How could, or how should, clinicians coordinate health care with assisted living facilities?
This is the question I was asked recently, by someone working with a senior living developer. Like many, the developer is hoping to leverage technology for better care coordination, care collaboration, and overall better aging-in-place.
It’s an appealing idea, and we certainly need better coordination of care and information for seniors. But it’s a tough problem to solve, especially when people are residing in facilities.
For instance, as I wrote last fall, I once found myself sending faxes to the PCP, the neurologist, the home healthcare agency, the private in-home caregiving agency, and to the facility itself. Plus I was emailing the patient’s family on the side. And we didn’t even have the hospital transition team involved; although that case was related to an elder doing poorly after hospitalization, by then the patient was well outside the 30 day window of interest to hospitals.
How can clinicians and assisted living facilities coordinate on healthcare for older adults? Sorry, I can’t answer that question yet.
However, what I can do is specify some of the issues that I find myself trying to coordinate with assisted living facilities.
Coordinating medications with an assisted living facility
This probably constitutes the bulk of how most clinicians interface with assisted living facilties. Here are some of the communication issues that often come up in my practice:
- Requesting a copy of the current medication list, so I can see what may have been prescribed by other providers. Ideally a current medication list would be viewed by clinicians every time a complaint is assessed, or medications are prescribed. In reality however, clinicians often end up relying on outdated/incomplete lists.
- Discontinuing medications. When patients are having medications dispensed by assisted living, it’s generally not enough to just tell the patient during a visit that they should stop something. Clinicians also need to send an order to the facility. It would, of course, be nice if there were an easy way to double check that a medication had been discontinued as requested (currently requires more phone calls and faxes).
- Ordering PRN (“as needed”) medications. Ordering is actually the easy part. The hard part is figuring out how patients will voice their need, and making sure that the facility is able to respond. Most of the time, patients and families tell me that they have difficulty getting PRN meds dispensed by facility staff. My guess is that this is because the facility staff are relatively busy, and perhaps haven’t had much training in managing PRN meds.
- Requesting a log of how much PRN medication was given. This information is essential if a clinician is to properly adjust a medication regimen and manage symptoms appropriately.
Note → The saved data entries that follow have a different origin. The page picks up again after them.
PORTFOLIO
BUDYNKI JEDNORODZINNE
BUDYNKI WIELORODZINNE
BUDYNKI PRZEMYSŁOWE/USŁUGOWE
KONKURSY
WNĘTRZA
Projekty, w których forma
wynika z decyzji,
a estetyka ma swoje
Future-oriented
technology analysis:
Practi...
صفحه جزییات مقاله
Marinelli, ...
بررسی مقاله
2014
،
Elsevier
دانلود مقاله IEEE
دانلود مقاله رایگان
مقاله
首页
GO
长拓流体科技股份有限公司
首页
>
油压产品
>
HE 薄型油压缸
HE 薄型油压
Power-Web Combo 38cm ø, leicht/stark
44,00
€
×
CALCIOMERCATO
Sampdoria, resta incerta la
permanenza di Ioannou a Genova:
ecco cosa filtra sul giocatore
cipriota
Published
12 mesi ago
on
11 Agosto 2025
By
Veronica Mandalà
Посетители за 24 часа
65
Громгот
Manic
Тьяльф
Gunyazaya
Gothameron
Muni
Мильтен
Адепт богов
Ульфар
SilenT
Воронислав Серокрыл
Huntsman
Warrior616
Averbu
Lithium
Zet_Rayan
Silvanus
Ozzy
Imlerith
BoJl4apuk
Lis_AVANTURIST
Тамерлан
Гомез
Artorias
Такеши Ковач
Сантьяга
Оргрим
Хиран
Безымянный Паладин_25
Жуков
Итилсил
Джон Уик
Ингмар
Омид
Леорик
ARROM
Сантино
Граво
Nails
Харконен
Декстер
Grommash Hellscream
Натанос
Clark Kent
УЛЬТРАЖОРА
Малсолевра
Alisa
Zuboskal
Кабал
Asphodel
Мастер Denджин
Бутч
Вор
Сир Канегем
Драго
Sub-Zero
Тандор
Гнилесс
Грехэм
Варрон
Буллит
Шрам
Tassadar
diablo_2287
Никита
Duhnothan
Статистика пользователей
- However, I’ve found is often absurdly difficult to get this data, and facility staff are usually puzzled when I ask for it. In fact, the staff at one facility recently told me that their policies forbade them from giving me a copy of the MAR (“medication administration record”), which is the part of the medication chart where staff document when they actually give medications. (Weirdly, the med tech offered to hand write the information for me; I pointed out that this was error-prone and insisted on talking to the nursing director about the policy.)
- Clarification/confirmation of current orders. Facilities often contact me if they have questions about a new medication order. Many facilities also fax a medication list regularly and ask the primary care doctor to confirm that the med list is correct. (Which can be challenging if the patient has been seeing lots of other doctors.)
Other issues I coordinate with assisted living facilities
Other than medications, I also sometimes try to coordinate regarding:
- Monitoring of blood pressure. Most facilities won’t check blood pressure every day indefinitely, but they can often manage a few checks over a week or two. I’ve found I often have to remind them to send me the data however. (Same goes for the home health nurses; they are easy to reach by phone and delightful to talk to, however they don’t always send me the information I ask for. Presumably it’s not well within their workflow to send specific info to doctors, whereas sending the [nearly useless] mandated reports IS in the workflow.)
- Obtaining information regarding the person’s cognitive and physical status. I often want to know how a person has been doing cognitively and physically. Are their mental abilities same as usual, or worse? What kinds of activities of daily living do they need help with, and any recent changes? How far are they walking, and with what kind of assistive device? Facility staff are excellent people to query on this topic, if you can get the right person on the phone.
- Responding to facility concerns regarding health or behavior. In my experience, facilities usually send a fax when there is an event or change that they are concerned about. (Occasionally they call, but not usually.) I then try to call or fax back, in order to get more information so I can address the concern. The back-and-forth can be time-consuming.
- Behavioral interventions. This one is very tricky, especially when it comes to patients who are cognitively impaired. Many older patients can benefit from changing their own actions (i.e. timed toileting for incontinence, or a daily short walk to maintain mobility), but they need assistance or reminders to do so. Some facilities are able to provide this kind of behavioral support; others aren’t.
Summing it up
In my own work as primary care doctor and geriatrician consultant for the elderly, I’ve found that most of my communication with assisted living facilities centers around medication management issues. I also often communicate regarding short-term monitoring and to try to get information about the patient’s cognitive and physical function.